Rights of Third Parties

  • Except as expressly provided for in this clause, the rights of any third parties under the Contracts (Rights of Third Parties) Act 1999 to enforce any of the provisions of these Terms and Conditions are excluded.
  • Any Affiliate of Telenova shall have the right to enforce any of the provisions of these Terms and Conditions;
  • Manufacturers and/or vendors of the Goods provided under these Terms and Conditions shall have the right to enforce provisions relating to their intellectual property and any provided licences.

Assignment

  • Customer may not, at any time, without the consent of Telenova, assign, transfer, mortgage, charge, sub-contract, novate, declare a trust over, dispose of or otherwise deal in any other manner with all or any of its rights or obligations under these Terms and Conditions (in whole or in part).
  • Telenova may at any time sub-contract any of its rights or obligations under these Terms and Conditions.
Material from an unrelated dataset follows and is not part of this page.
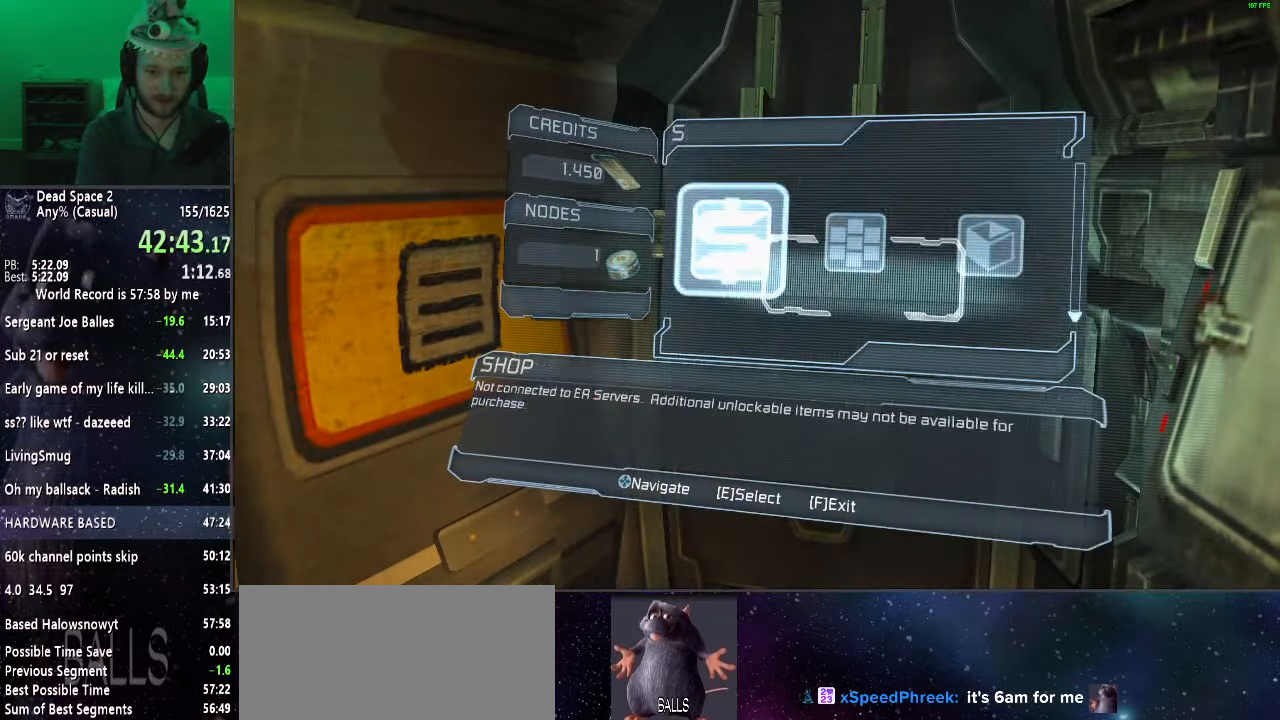
{"keys": [], "mouse": [], "events": []}
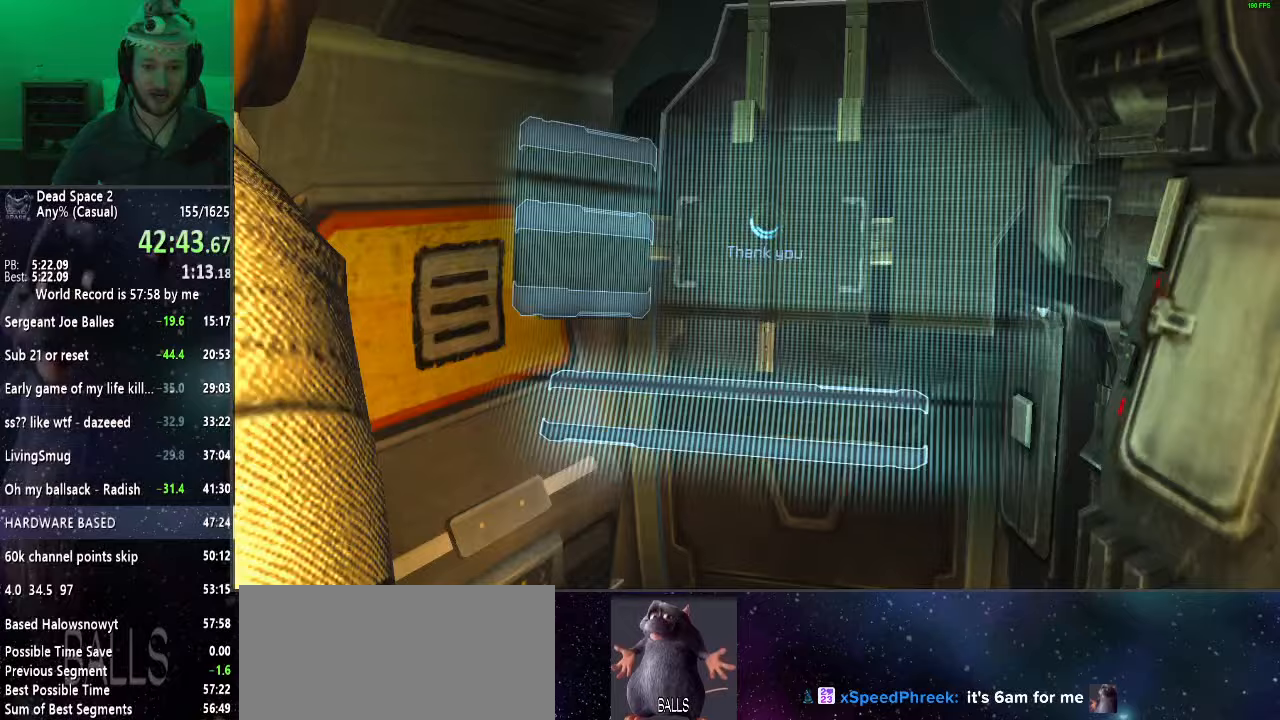
{"keys": ["shift", "w"], "mouse": [], "events": [[183, "w", "down"], [283, "shift", "down"]]}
Illegality and Severability

  • If any provision of these Terms and Conditions (or part of any provision) is or becomes illegal, invalid or unenforceable, the legality, validity and enforceability of any other provision of these Terms and Conditions shall not be affected.
  • If any provision of these Terms and Conditions (or part of any provision) is or becomes illegal, invalid or unenforceable but would be legal, valid and enforceable if some part of it was deleted or modified, the provision or part-provision in question shall apply with such deletions or modifications as may be necessary to make the provision legal, valid and enforceable. In the event of such deletion or modification, the Parties shall negotiate in good faith in order to agree the terms of a mutually acceptable alternative provision.

Waiver

  • No failure, delay or omission by either Party in exercising any right, power or remedy provided by law or under these Terms and Conditions shall operate as a waiver of that right, power or remedy, nor shall it preclude or restrict any future exercise of that or any other right, power or remedy.
  • No single or partial exercise of any right, power or remedy provided by law or under these Terms and Conditions shall prevent any future exercise of it or the exercise of any other right, power or remedy.
  • A waiver of any term, provision, condition or breach of these Terms and Conditions shall only be effective if given in writing and signed by the waiving Party, and then only in the instance and for the purpose for which it is given.

Compliance With Law

  • Each Party shall comply and shall (at its own expense unless expressly agreed otherwise) ensure that in the performance of its duties under these Terms and Conditions, its employees, agents and representatives will comply with all applicable laws and regulations, provided that neither Party shall be liable for any breach of this clause to the extent that such breach is directly caused or contributed to by any breach of these Terms and Conditions by the other Party (or its employees, agents and representatives).

Notices

  • Any notice or other communication given to a Party under or in connection with these Terms and Conditions shall be in writing, addressed to that Party at the address set out in these Terms and Conditions or such other address as that Party may have specified to the other Party in writing in accordance with this clause.
  • A notice may be given and shall be deemed received:
    • by Royal Mail Recorded Signed For post: at 9.00 am on the second Business Day after posting;
    • by email: one Business Day after transmission.
  • This clause does not apply to notices given in legal proceedings or arbitration.

Entire Agreement

  • These Terms and Conditions constitute the entire agreement between the Company and the Customer in relation to any of the Goods ordered.

Governing Law and Jurisdiction

  • These Terms and Conditions shall be governed by, and construed in accordance with, the law of England and Wales. The courts of England and Wales will have exclusive jurisdiction to settle any dispute which may arise out of or in connection with these Terms and Conditions.